→ **What to work on**: Copy out every line in the records below that contains the string "forum".

→ **Data shown**:
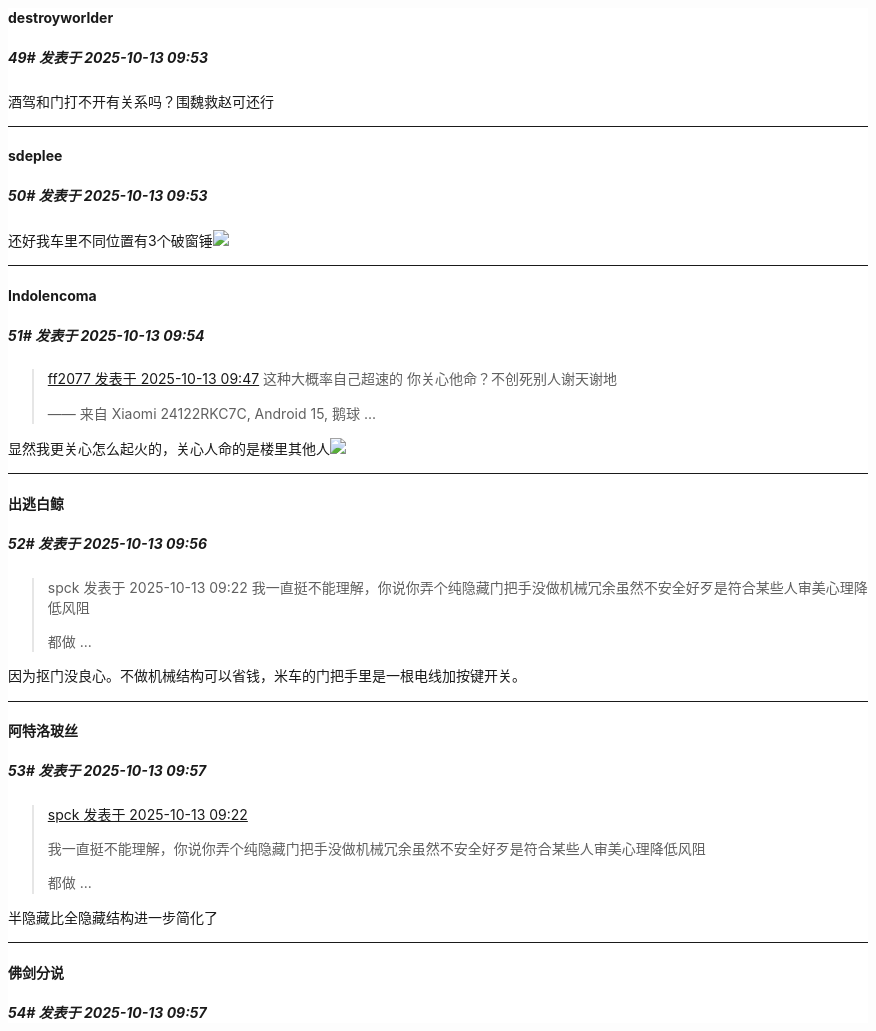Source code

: ####  destroyworlder  
##### 49#       发表于 2025-10-13 09:53

酒驾和门打不开有关系吗？围魏救赵可还行

*****

####  sdeplee  
##### 50#       发表于 2025-10-13 09:53

还好我车里不同位置有3个破窗锤<img src="https://static.stage1st.com/image/smiley/face2017/037.png" referrerpolicy="no-referrer">


*****

####  Indolencoma  
##### 51#       发表于 2025-10-13 09:54

<blockquote><a href="httphttps://stage1st.com/2b/forum.php?mod=redirect&amp;goto=findpost&amp;pid=68562421&amp;ptid=2264294" target="_blank">ff2077 发表于 2025-10-13 09:47</a>
这种大概率自己超速的 你关心他命？不创死别人谢天谢地

—— 来自 Xiaomi 24122RKC7C, Android 15, 鹅球 ...</blockquote>
显然我更关心怎么起火的，关心人命的是楼里其他人<img src="https://static.stage1st.com/image/smiley/face2017/068.png" referrerpolicy="no-referrer">

*****

####  出逃白鲸  
##### 52#       发表于 2025-10-13 09:56

<blockquote>spck 发表于 2025-10-13 09:22
我一直挺不能理解，你说你弄个纯隐藏门把手没做机械冗余虽然不安全好歹是符合某些人审美心理降低风阻

都做 ...</blockquote>

因为抠门没良心。不做机械结构可以省钱，米车的门把手里是一根电线加按键开关。

*****

####  阿特洛玻丝  
##### 53#       发表于 2025-10-13 09:57

<blockquote><a href="httphttps://stage1st.com/2b/forum.php?mod=redirect&amp;goto=findpost&amp;pid=68562209&amp;ptid=2264294" target="_blank">spck 发表于 2025-10-13 09:22</a>

我一直挺不能理解，你说你弄个纯隐藏门把手没做机械冗余虽然不安全好歹是符合某些人审美心理降低风阻

都做 ...</blockquote>
半隐藏比全隐藏结构进一步简化了

*****

####  佛剑分说  
##### 54#       发表于 2025-10-13 09:57
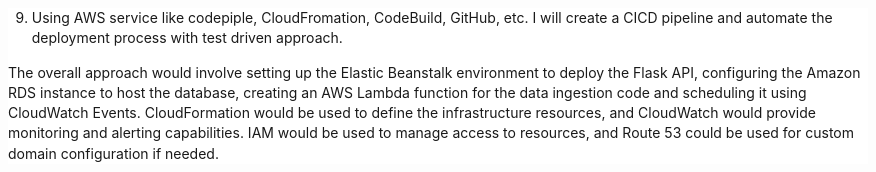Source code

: 9. Using AWS service like codepiple, CloudFromation, CodeBuild, GitHub, etc. I will create a CICD pipeline and automate the deployment process with test driven approach.

The overall approach would involve setting up the Elastic Beanstalk environment to deploy the Flask API, configuring the Amazon RDS instance to host the database, creating an AWS Lambda function for the data ingestion code and scheduling it using CloudWatch Events. CloudFormation would be used to define the infrastructure resources, and CloudWatch would provide monitoring and alerting capabilities. IAM would be used to manage access to resources, and Route 53 could be used for custom domain configuration if needed.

→ **Output below**:
<blockquote><a href="httphttps://stage1st.com/2b/forum.php?mod=redirect&amp;goto=findpost&amp;pid=68562421&amp;ptid=2264294" target="_blank">ff2077 发表于 2025-10-13 09:47</a>
<blockquote><a href="httphttps://stage1st.com/2b/forum.php?mod=redirect&amp;goto=findpost&amp;pid=68562209&amp;ptid=2264294" target="_blank">spck 发表于 2025-10-13 09:22</a>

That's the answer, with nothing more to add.